> **Work instructions**: Please retype the entries below word for word, passing over every picture.

Saved data entries
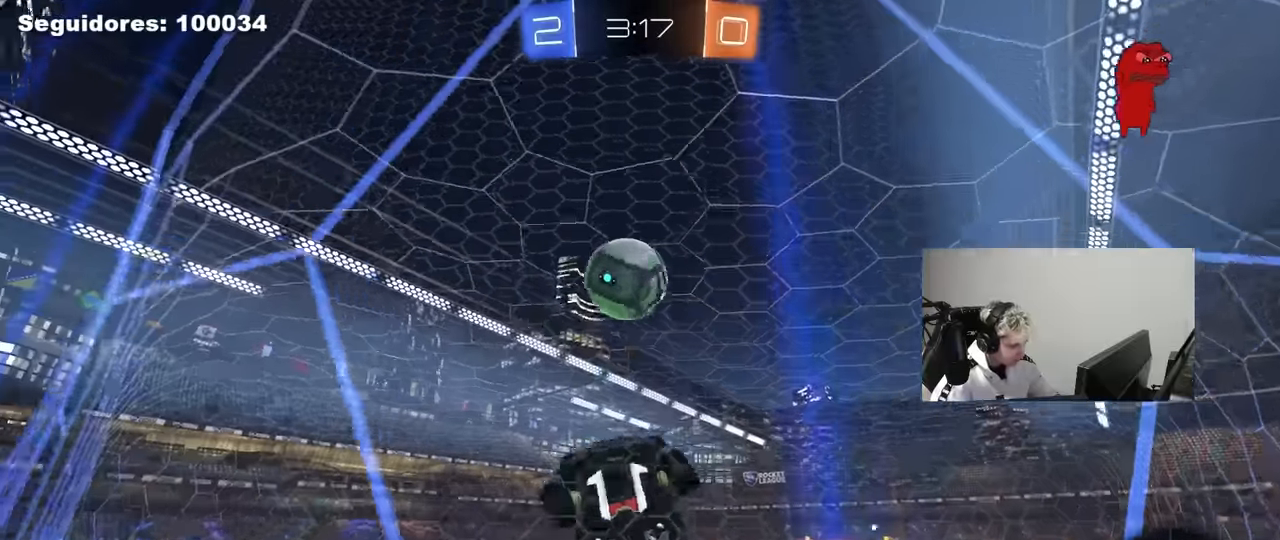
{"keys": ["d", "w"], "mouse": [], "mouse_move": "still", "events": []}
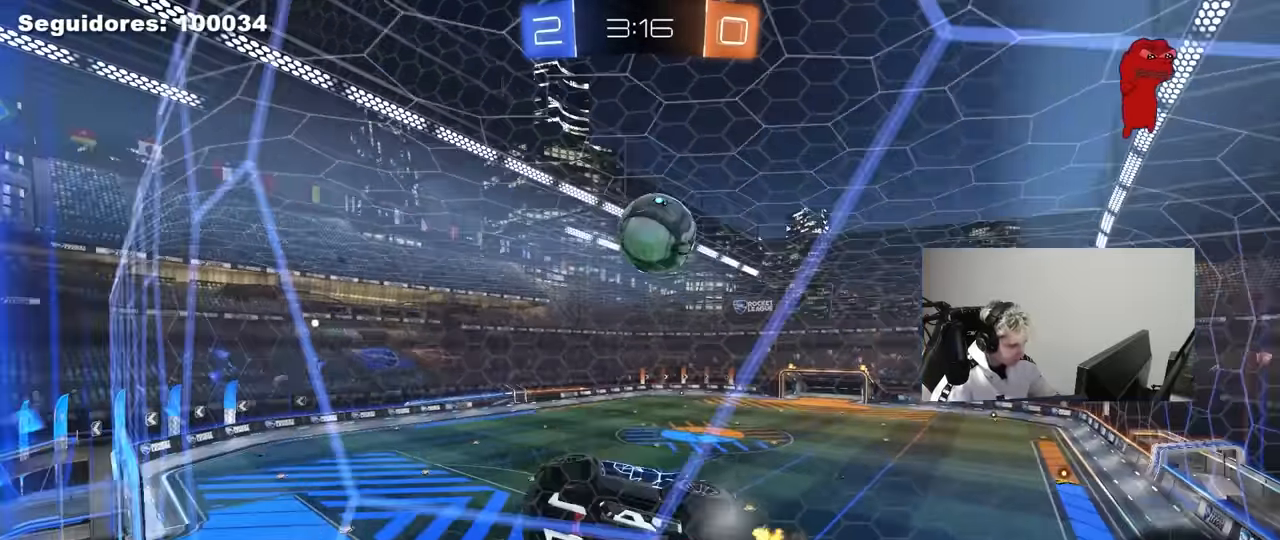
{"keys": ["d", "s"], "mouse": ["right"], "mouse_move": "down", "events": [[67, "d", "up"], [200, "w", "up"], [300, "mouse_right", "down"], [300, "s", "down"], [383, "d", "down"]]}
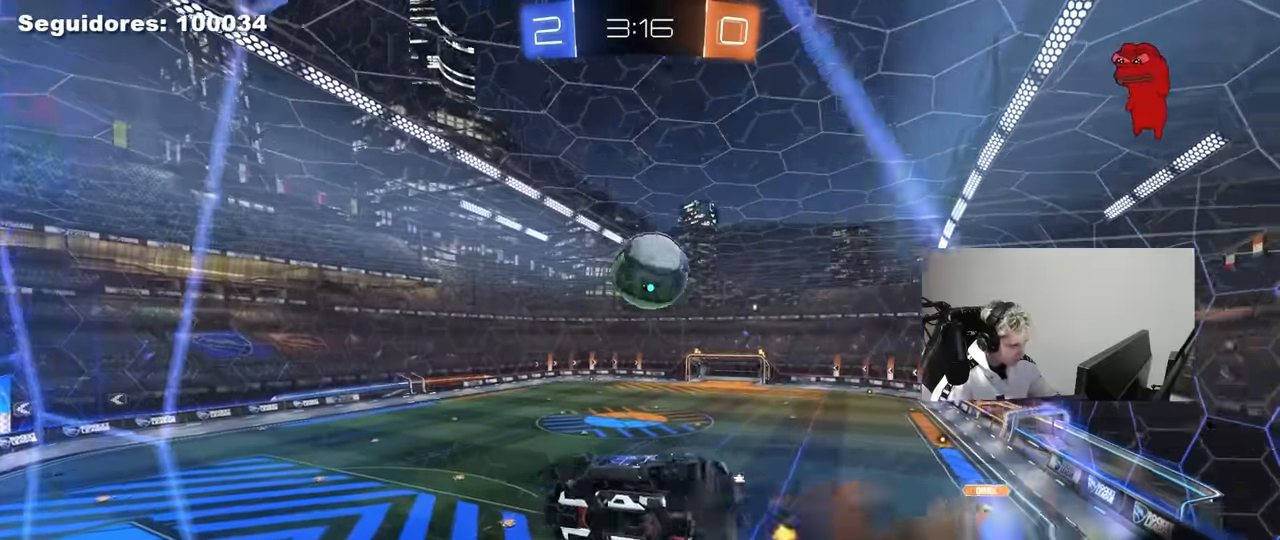
{"keys": ["w"], "mouse": ["left"], "mouse_move": "still", "events": [[83, "a", "down"], [83, "d", "up"], [83, "shift", "down"], [133, "mouse_right", "up"], [183, "d", "down"], [183, "mouse_left", "down"], [217, "d", "up"], [217, "s", "up"], [317, "w", "down"], [367, "shift", "up"], [400, "a", "up"], [400, "d", "down"], [500, "d", "up"]]}
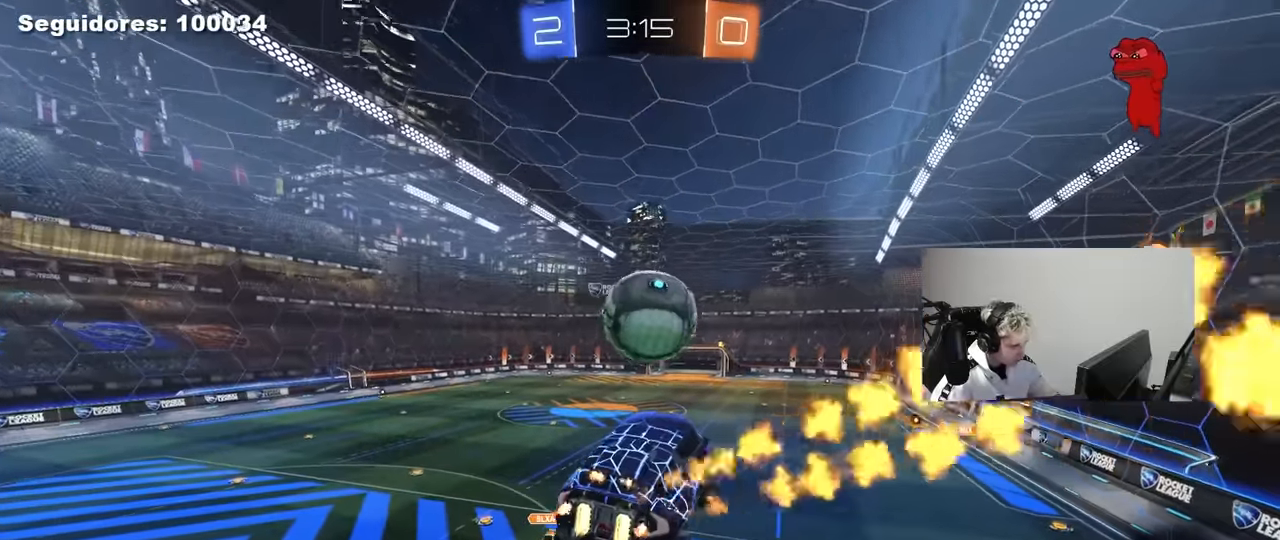
{"keys": ["d", "shift", "w"], "mouse": ["right"], "mouse_move": "right", "events": [[50, "a", "down"], [100, "w", "up"], [183, "s", "down"], [283, "s", "up"], [383, "a", "up"], [383, "d", "down"], [417, "mouse_left", "up"], [417, "mouse_right", "down"], [417, "shift", "down"], [417, "w", "down"]]}
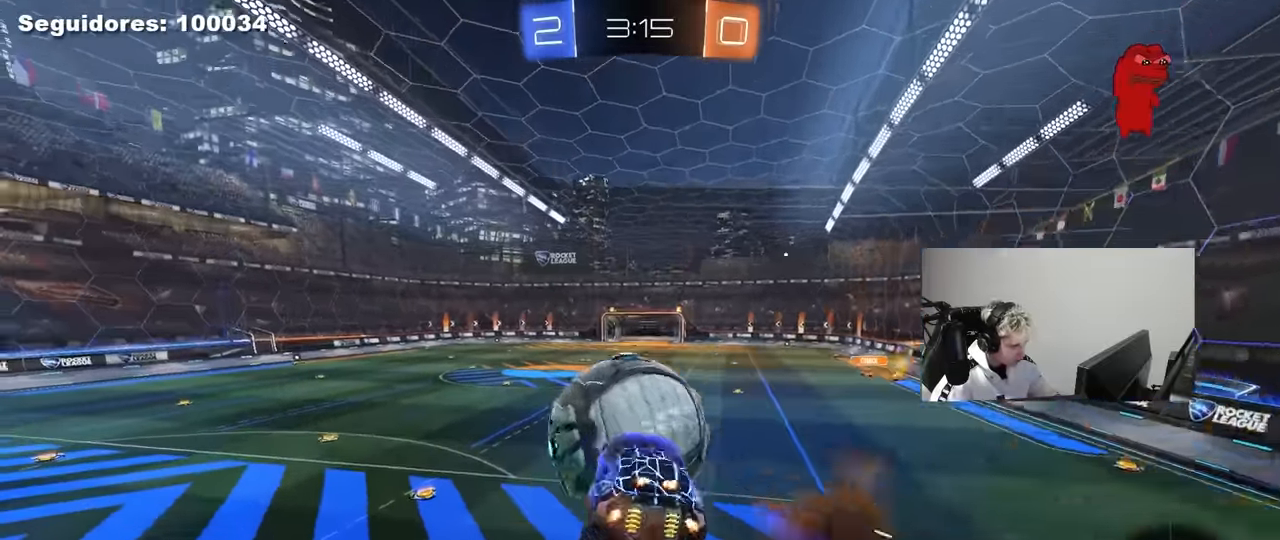
{"keys": ["d", "shift", "w"], "mouse": ["left"], "mouse_move": "down-left", "events": [[67, "s", "down"], [117, "mouse_right", "up"], [117, "w", "up"], [150, "s", "up"], [250, "s", "down"], [300, "mouse_left", "down"], [383, "s", "up"], [483, "w", "down"]]}
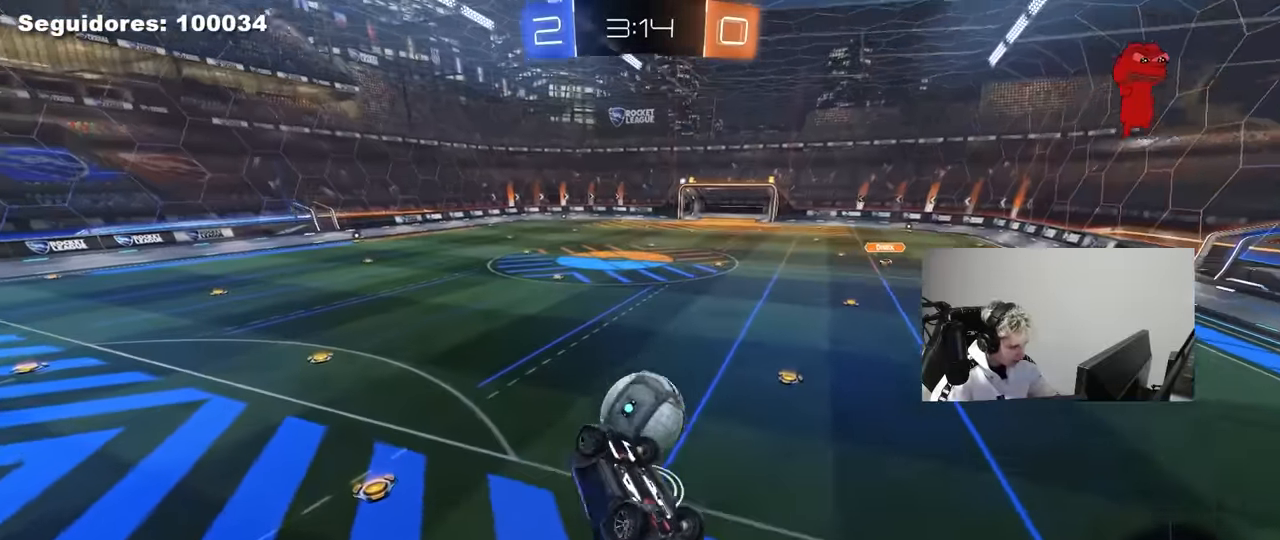
{"keys": ["a", "q", "w"], "mouse": ["left"], "mouse_move": "still", "events": [[33, "shift", "up"], [33, "w", "up"], [133, "s", "down"], [217, "q", "down"], [367, "s", "up"], [450, "a", "down"], [450, "d", "up"], [500, "w", "down"]]}
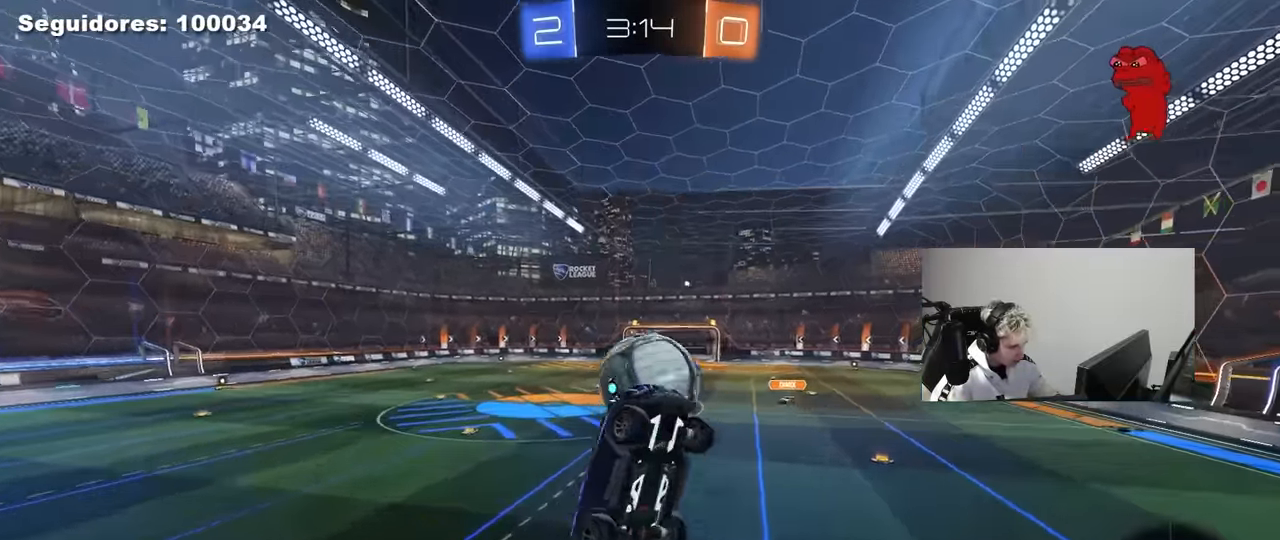
{"keys": ["d", "q"], "mouse": ["left"], "mouse_move": "still", "events": [[100, "s", "down"], [100, "w", "up"], [183, "d", "down"], [233, "a", "up"], [333, "s", "up"]]}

> **Answer space**:
{"keys": ["d", "w"], "mouse": [], "mouse_move": "still", "events": []}
{"keys": ["d", "s"], "mouse": ["right"], "mouse_move": "down", "events": [[67, "d", "up"], [200, "w", "up"], [300, "mouse_right", "down"], [300, "s", "down"], [383, "d", "down"]]}
{"keys": ["w"], "mouse": ["left"], "mouse_move": "still", "events": [[83, "a", "down"], [83, "d", "up"], [83, "shift", "down"], [133, "mouse_right", "up"], [183, "d", "down"], [183, "mouse_left", "down"], [217, "d", "up"], [217, "s", "up"], [317, "w", "down"], [367, "shift", "up"], [400, "a", "up"], [400, "d", "down"], [500, "d", "up"]]}
{"keys": ["d", "shift", "w"], "mouse": ["right"], "mouse_move": "right", "events": [[50, "a", "down"], [100, "w", "up"], [183, "s", "down"], [283, "s", "up"], [383, "a", "up"], [383, "d", "down"], [417, "mouse_left", "up"], [417, "mouse_right", "down"], [417, "shift", "down"], [417, "w", "down"]]}
{"keys": ["d", "shift", "w"], "mouse": ["left"], "mouse_move": "down-left", "events": [[67, "s", "down"], [117, "mouse_right", "up"], [117, "w", "up"], [150, "s", "up"], [250, "s", "down"], [300, "mouse_left", "down"], [383, "s", "up"], [483, "w", "down"]]}
{"keys": ["a", "q", "w"], "mouse": ["left"], "mouse_move": "still", "events": [[33, "shift", "up"], [33, "w", "up"], [133, "s", "down"], [217, "q", "down"], [367, "s", "up"], [450, "a", "down"], [450, "d", "up"], [500, "w", "down"]]}
{"keys": ["d", "q"], "mouse": ["left"], "mouse_move": "still", "events": [[100, "s", "down"], [100, "w", "up"], [183, "d", "down"], [233, "a", "up"], [333, "s", "up"]]}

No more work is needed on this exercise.